Не скажу, что Света мною много занималась. Например, она только через две недели поняла, что я — она (до этого она звала меня Рикки). Так что пришлось придумывать мне новое имя. На самом деле ничего Света и не придумала, а просто дала мне имя собаки, которая у нее была в раннем детстве, — Люси. Собаку эту, в свою очередь, назвали в честь героини популярной песни, которую пел какой-то мальчик. Самое смешное, что мальчик этот был сыном певца, у которого Света иногда танцевала в кордебалете. А певец этот был большим другом тогдашнего мэра. И вот как раз после одного из таких концертов на мэрской даче Свете предложили остаться на пьянку с гостями. Она и осталась. А через три недели купила свой первый BMW. А еще через неделю улетела отдыхать на Сардинию. А еще через месяц сняла двухкомнатную квартиру в высотке на Котельнической. Меня Света перевезла к себе, а квартиру на Бауманской стала сдавать. Даже ее повидавшие виды подружки говорили, что это невероятный успех. И они делали много фото вместе и выкладывали их в инстаграм. Но Света-то знала, что все делается молитвами. Она даже купила себе кулончик с маленьким ликом Матроны внутри и стала ко мне ласковее: ведь я действительно оказалась для нее зна́ком.

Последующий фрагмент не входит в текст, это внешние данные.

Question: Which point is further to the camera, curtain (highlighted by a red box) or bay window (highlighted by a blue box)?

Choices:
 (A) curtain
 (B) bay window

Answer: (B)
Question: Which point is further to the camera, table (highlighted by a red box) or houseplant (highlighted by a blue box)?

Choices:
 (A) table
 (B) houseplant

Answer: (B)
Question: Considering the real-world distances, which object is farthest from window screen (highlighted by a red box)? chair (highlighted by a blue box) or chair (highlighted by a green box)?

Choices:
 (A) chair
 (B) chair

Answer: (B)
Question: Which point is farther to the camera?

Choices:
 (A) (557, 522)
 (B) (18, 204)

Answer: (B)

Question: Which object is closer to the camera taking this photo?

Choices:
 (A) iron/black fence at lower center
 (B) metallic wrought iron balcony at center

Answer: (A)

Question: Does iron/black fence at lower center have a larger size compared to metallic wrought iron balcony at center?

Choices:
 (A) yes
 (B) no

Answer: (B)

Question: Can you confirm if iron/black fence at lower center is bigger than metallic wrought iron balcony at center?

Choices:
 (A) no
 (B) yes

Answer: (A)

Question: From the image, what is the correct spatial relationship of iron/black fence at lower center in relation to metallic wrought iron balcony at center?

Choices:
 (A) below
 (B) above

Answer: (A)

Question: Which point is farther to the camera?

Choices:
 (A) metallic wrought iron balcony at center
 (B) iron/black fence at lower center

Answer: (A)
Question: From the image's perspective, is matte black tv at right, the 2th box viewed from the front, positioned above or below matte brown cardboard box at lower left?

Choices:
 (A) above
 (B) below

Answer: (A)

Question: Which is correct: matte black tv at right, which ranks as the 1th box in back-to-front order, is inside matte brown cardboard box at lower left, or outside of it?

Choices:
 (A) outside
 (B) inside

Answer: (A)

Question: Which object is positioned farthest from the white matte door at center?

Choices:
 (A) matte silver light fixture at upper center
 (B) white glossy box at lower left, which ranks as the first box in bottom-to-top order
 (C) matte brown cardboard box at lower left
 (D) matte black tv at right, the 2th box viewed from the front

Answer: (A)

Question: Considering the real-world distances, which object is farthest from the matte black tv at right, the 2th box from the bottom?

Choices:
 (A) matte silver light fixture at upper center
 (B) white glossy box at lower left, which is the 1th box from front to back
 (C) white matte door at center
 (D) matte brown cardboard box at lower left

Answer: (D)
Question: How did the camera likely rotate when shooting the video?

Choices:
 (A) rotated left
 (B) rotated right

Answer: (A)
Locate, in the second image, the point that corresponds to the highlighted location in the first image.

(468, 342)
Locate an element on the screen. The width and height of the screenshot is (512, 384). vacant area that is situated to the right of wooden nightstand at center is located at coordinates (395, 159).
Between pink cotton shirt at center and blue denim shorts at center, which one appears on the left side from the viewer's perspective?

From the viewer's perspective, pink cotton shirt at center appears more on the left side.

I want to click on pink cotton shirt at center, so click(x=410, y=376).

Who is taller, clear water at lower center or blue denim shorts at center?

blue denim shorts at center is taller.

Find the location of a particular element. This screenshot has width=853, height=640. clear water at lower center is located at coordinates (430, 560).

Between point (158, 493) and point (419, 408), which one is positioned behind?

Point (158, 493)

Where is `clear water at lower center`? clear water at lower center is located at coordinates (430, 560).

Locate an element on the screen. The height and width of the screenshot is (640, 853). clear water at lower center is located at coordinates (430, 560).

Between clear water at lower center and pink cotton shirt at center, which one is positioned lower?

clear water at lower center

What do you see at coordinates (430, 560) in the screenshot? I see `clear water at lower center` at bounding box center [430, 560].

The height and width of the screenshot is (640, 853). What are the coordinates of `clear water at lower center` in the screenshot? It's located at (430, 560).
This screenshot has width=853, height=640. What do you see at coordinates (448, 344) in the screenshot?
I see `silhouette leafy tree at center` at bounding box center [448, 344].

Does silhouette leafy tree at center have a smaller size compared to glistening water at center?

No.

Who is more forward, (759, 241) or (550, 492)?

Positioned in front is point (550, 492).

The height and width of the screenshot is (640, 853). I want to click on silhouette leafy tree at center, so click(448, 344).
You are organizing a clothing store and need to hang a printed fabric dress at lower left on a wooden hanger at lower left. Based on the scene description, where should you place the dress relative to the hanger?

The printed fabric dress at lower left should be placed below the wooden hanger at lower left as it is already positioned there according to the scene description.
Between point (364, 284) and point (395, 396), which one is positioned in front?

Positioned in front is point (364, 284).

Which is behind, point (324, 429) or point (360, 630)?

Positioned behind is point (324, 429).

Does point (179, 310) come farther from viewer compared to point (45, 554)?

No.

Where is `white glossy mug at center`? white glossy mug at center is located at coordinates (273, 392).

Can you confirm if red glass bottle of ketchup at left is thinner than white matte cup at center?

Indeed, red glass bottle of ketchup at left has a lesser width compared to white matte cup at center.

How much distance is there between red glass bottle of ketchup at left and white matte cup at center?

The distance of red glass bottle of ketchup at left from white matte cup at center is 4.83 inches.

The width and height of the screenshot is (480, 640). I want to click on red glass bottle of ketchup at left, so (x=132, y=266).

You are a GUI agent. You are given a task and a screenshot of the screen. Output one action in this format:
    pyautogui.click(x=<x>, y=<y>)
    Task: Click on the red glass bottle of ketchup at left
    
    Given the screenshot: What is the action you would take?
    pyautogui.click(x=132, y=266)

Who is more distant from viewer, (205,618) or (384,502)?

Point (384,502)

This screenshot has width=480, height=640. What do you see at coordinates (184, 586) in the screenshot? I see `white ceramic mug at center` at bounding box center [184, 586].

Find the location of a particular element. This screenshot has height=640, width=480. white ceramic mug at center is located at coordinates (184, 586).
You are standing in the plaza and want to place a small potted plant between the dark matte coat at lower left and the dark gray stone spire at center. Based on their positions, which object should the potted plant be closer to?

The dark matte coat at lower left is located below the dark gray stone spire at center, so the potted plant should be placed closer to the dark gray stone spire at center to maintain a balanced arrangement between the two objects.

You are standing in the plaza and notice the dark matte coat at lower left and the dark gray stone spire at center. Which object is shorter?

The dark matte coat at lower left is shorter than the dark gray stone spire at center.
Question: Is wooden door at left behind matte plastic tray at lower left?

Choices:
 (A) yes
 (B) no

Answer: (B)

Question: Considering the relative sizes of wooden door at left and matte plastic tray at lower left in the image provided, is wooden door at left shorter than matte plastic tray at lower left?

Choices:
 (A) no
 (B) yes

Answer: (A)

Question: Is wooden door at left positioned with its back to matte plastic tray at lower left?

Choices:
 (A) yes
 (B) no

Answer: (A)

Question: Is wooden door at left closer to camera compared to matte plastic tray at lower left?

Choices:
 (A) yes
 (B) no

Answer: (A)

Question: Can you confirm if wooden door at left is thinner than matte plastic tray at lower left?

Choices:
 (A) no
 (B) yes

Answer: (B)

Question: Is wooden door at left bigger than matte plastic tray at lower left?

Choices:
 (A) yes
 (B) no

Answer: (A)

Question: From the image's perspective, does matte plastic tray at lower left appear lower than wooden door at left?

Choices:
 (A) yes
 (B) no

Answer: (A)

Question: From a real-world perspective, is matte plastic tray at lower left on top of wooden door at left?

Все дело в том, что Света познакомилась и завела роман с Дмитрием Павловичем (или просто Медвежонком). Их роман тянулся долгим бурным пунктиром. То есть виделись они почти всегда вечером, после восьми и до одиннадцати, в их съемной квартире в доме на Котельнической набережной, на шестнадцатом этаже. Медвежонок всегда приходил подвыпившим, ставил у входной двери пакет с различными подарками — Света только наутро в них заглядывала: белье, духи или украшения — и тут же на нее бросался. После первого натиска он оставался лежать на кровати и разглядывал в окне вечереющий город с видом на излучину реки. Света шла в ванную и доставала из раковины, полной горячей воды, керамический член, расписанный под гжель. Квартира принадлежала внукам какого-то известного в свое время театрального критика. На полках были расставлены разные безделушки. Часы-клоун с тикающими то вправо, то влево глазками. Статуэтки эпохи рококо в виде галантного кавалера и румяной барышни, замерших в поцелуе. Маски, колокольчики, палки дождя, нэцкэ и всевозможные божки. Все они, в соответствии со своим характером и свойствами, наблюдали за тем, что моя Света учиняла с Медвежонком.
Потом он укладывал голову ей на живот, плакал и говорил: «О моя милая, как хорошо, милая… как хорошо… спасибо… Если бы ты только знала, каким счастливым ты меня делаешь», — ну и все такое. И его слезы стекали ей в пупок. Света так выпячивала губы по-детски и называла его «моим глупым медвежонком». При этом «ж» она произносила как английский звук «th». То есть получалось «Медвеthонок». Еще она гладила его плешивую голову и думала, на что похоже пятно на потолке.